"The SAT and ACT essay tests began with fanfare in 2005, a bid to assess the writing chops of college-bound students under the pressure of a clock.
Now, many colleges say time’s up for those exams. With a few notable exceptions, the consensus in higher education is that the tests are becoming an afterthought even though hundreds of thousands of high school students still take them every year as one of the grinding rituals on the road to college.
One by one, major schools this year are dropping their requirements for prospective students to submit an essay score from the national testing services. Princeton and Stanford universities last week became the latest to end the mandate, following Dartmouth College and Harvard and Yale universities.
Those schools are dropping the requirement because they wanted to ensure that the extra cost of essay testing did not drive applicants away.

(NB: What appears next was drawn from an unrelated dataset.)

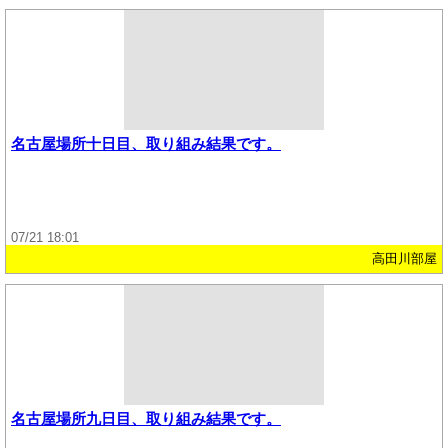
名古屋場所十日目、取り組み結果です。
07/21 18:01
高田川部屋
名古屋場所九日目、取り組み結果です。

Others have resisted requiring the essays because they doubted the exercise revealed much." …
But since a student may not know which schools they plan to apply to, not taking the essay portion could be detrimental. Plus there may be some scholarships that want to see complete standardized test scores.
They say “As of July 2018, Caltech no longer requires the SAT Essay or ACT Writing exam sections. Additionally, these sections will not be considered in the application review process” [http://www.admissions.caltech.edu/content/standardized-tests, emphasis mine] and “Writing and communications skills are valued highly by Caltech and will continue to be evaluated through the information collected in the SAT/ACT verbal sections as well as through required application essays.” Caltech’s application requires 6 essays in addition to the Common App essay.

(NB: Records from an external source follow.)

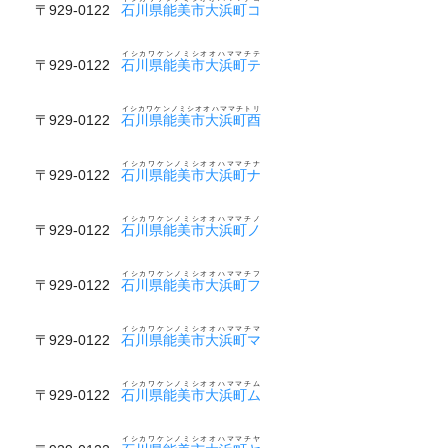
〒929-0122
石川県能美市大浜町コ
イシカワケンノミシオオハママチテ
〒929-0122
石川県能美市大浜町テ
イシカワケンノミシオオハママチトリ
〒929-0122
石川県能美市大浜町酉
イシカワケンノミシオオハママチナ
〒929-0122
石川県能美市大浜町ナ
イシカワケンノミシオオハママチノ
〒929-0122
石川県能美市大浜町ノ
イシカワケンノミシオオハママチフ
〒929-0122
石川県能美市大浜町フ
イシカワケンノミシオオハママチマ
〒929-0122
石川県能美市大浜町マ
イシカワケンノミシオオハママチム
〒929-0122
石川県能美市大浜町ム
イシカワケンノミシオオハママチヤ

Until the University of California follows suit, students in California will still need to that the SAT and ACT with essay.
I’m guessing that this was largely caused when adcoms saw the ACT rescoring irregularities when they temporarily went to a 36-point essay. Students who requested rescoring revealed that there’s a large error bar in essay scoring.
The essay was the most coachable part of the SAT, I felt. There was (is) a formula to the grading of it. Google prepping for the essay, example links won’t post here.